- **Stated problem**: Rewrite the records below with "pose" swapped for "camera" everywhere and nothing else changed. Leave the pictures out.

— START OF Data supplied —

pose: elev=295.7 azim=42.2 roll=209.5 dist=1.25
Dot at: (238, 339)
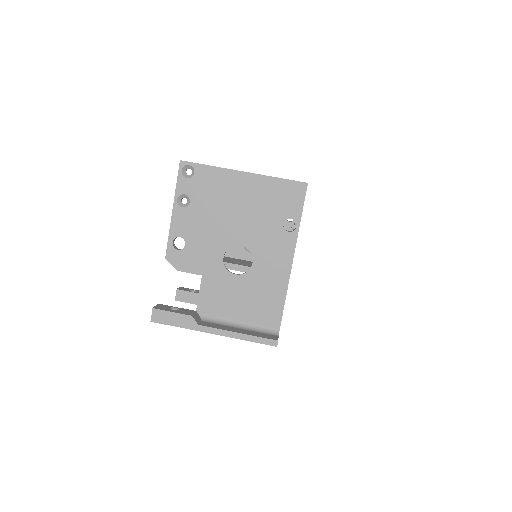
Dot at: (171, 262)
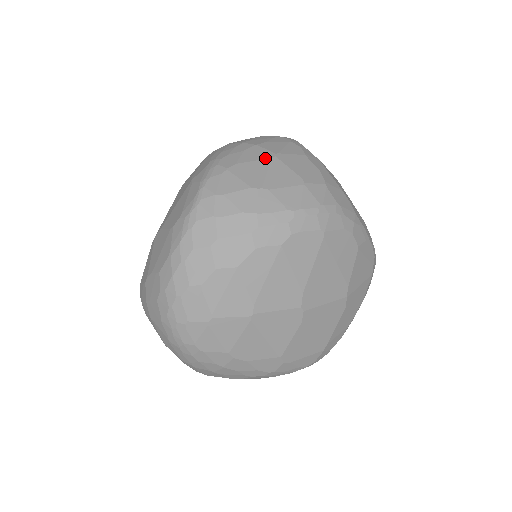
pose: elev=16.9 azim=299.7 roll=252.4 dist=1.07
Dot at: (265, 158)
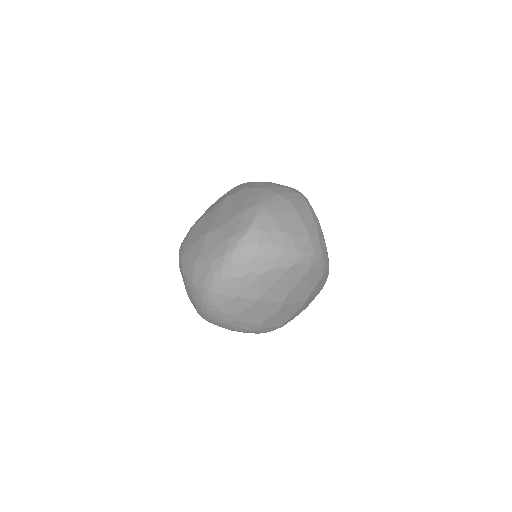
Dot at: (291, 212)
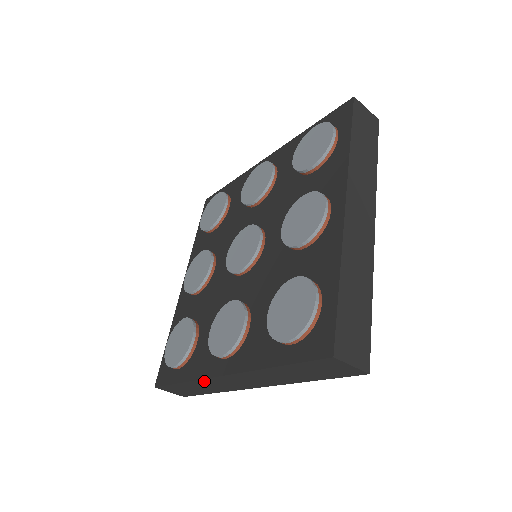
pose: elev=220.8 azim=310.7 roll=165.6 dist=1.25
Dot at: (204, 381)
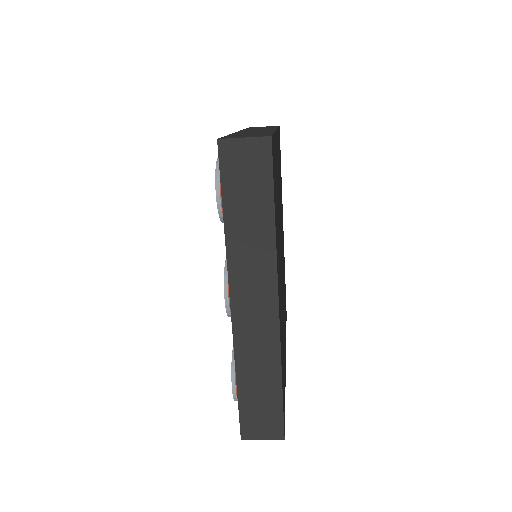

— END OF Data supplied —

- **Written solution**:
camera: elev=295.7 azim=42.2 roll=209.5 dist=1.25
Dot at: (238, 339)
Dot at: (171, 262)
camera: elev=16.9 azim=299.7 roll=252.4 dist=1.07
Dot at: (265, 158)
Dot at: (291, 212)
camera: elev=220.8 azim=310.7 roll=165.6 dist=1.25
Dot at: (204, 381)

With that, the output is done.